START DATASET EXTRACT
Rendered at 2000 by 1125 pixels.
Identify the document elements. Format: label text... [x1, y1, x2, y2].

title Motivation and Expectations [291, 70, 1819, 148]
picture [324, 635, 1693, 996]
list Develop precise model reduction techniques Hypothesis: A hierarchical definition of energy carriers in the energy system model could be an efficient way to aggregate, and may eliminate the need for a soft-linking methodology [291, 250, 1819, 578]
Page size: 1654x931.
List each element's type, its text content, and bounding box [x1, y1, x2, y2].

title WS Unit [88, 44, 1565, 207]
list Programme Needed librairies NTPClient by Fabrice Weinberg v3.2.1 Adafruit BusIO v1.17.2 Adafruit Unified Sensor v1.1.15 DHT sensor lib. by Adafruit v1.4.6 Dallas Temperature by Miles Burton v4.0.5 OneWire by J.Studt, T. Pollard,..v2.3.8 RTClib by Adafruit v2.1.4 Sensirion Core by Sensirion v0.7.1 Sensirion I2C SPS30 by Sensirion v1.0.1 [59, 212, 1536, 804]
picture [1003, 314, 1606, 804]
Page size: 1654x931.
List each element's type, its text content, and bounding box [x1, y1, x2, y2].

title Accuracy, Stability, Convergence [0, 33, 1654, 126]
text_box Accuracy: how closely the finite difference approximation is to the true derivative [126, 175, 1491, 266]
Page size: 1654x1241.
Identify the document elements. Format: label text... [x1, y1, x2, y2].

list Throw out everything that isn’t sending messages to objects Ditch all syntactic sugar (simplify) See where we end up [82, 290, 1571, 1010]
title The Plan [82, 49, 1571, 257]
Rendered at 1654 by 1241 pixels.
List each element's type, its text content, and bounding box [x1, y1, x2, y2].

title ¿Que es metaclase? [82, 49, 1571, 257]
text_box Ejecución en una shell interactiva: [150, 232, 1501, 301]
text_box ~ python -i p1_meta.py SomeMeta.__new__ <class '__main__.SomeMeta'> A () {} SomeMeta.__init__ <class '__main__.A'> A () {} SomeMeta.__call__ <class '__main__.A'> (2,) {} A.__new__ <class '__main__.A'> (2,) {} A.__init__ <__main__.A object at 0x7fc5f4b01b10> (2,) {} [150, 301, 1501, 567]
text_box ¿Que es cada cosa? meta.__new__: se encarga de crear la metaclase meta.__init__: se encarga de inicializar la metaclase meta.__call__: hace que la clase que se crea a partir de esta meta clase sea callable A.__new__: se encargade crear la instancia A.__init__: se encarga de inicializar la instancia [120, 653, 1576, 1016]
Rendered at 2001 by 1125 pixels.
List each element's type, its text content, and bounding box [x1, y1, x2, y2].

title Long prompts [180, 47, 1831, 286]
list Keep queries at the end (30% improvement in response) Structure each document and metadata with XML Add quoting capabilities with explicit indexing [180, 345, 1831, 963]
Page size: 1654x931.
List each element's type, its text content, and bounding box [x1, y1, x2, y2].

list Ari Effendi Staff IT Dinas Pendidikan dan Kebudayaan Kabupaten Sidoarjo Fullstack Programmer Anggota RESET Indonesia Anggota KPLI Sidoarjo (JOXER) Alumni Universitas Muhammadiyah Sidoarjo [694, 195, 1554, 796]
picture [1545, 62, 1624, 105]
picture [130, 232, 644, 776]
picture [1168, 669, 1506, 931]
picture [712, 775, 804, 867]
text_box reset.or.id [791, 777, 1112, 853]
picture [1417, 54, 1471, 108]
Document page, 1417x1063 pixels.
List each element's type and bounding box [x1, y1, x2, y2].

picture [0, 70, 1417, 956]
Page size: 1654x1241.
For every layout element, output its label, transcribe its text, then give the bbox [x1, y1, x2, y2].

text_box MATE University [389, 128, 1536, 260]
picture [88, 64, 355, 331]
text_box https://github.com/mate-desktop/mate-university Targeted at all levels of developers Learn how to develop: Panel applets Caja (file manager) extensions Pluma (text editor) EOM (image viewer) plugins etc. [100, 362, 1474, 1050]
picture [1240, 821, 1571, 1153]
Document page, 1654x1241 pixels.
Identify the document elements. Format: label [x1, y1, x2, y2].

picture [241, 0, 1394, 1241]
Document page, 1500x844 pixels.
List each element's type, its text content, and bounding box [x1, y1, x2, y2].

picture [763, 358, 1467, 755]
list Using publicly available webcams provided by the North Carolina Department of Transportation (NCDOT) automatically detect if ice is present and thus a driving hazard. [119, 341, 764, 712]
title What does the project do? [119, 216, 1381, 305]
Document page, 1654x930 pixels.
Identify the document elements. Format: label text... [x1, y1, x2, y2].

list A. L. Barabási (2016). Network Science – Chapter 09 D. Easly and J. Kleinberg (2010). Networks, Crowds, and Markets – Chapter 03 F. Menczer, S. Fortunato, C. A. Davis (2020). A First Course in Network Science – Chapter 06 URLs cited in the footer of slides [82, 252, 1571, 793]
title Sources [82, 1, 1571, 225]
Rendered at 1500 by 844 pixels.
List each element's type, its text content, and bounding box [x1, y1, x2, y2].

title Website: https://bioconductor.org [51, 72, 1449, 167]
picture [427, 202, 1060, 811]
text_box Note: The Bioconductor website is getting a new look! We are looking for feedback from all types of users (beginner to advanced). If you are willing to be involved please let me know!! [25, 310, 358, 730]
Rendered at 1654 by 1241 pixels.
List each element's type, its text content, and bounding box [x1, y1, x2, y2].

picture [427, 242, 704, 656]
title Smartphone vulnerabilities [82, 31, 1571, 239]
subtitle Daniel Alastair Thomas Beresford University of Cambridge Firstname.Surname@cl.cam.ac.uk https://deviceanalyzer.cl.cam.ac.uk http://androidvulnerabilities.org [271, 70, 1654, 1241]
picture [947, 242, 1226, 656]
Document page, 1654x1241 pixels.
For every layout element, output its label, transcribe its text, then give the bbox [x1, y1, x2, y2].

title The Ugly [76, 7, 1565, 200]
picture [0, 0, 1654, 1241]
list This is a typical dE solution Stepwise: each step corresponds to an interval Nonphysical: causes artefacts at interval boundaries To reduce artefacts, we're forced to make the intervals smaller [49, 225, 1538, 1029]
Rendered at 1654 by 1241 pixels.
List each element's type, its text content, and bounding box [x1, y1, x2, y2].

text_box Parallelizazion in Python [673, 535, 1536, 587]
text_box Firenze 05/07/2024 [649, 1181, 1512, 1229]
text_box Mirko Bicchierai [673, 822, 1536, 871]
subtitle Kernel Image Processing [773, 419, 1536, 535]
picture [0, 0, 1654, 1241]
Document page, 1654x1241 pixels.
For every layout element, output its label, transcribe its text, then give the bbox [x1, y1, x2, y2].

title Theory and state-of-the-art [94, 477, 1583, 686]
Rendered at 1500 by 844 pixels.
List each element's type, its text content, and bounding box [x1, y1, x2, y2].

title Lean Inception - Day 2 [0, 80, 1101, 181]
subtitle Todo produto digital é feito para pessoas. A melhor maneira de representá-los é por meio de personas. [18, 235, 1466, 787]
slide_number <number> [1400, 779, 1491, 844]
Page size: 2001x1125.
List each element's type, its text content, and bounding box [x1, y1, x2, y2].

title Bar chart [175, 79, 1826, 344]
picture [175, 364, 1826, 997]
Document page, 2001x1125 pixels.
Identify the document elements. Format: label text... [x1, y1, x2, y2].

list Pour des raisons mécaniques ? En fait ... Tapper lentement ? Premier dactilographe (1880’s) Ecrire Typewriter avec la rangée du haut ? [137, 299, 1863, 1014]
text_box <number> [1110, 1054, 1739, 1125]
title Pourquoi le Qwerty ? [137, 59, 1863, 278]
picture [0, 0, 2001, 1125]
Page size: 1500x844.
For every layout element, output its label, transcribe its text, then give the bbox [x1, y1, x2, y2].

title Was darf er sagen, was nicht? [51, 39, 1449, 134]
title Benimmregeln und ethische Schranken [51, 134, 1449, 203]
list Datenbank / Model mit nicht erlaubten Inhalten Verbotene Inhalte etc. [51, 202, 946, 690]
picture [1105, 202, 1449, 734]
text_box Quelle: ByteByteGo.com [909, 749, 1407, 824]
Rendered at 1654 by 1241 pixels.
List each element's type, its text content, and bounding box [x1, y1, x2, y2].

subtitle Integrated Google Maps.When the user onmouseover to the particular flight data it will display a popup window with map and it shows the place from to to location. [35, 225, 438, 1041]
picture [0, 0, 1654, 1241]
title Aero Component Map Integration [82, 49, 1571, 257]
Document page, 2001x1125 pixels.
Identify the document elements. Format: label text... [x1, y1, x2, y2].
END DATASET EXTRACT
### REQUIREMENT
Write out the listing lines from the line with "Page size: 1500x844." to the line with "text_box Quelle: ByteByteGo.com", both included, with no changes.

### TASK RESULT
Page size: 1500x844.
For every layout element, output its label, transcribe its text, then give the bbox [x1, y1, x2, y2].

title Was darf er sagen, was nicht? [51, 39, 1449, 134]
title Benimmregeln und ethische Schranken [51, 134, 1449, 203]
list Datenbank / Model mit nicht erlaubten Inhalten Verbotene Inhalte etc. [51, 202, 946, 690]
picture [1105, 202, 1449, 734]
text_box Quelle: ByteByteGo.com [909, 749, 1407, 824]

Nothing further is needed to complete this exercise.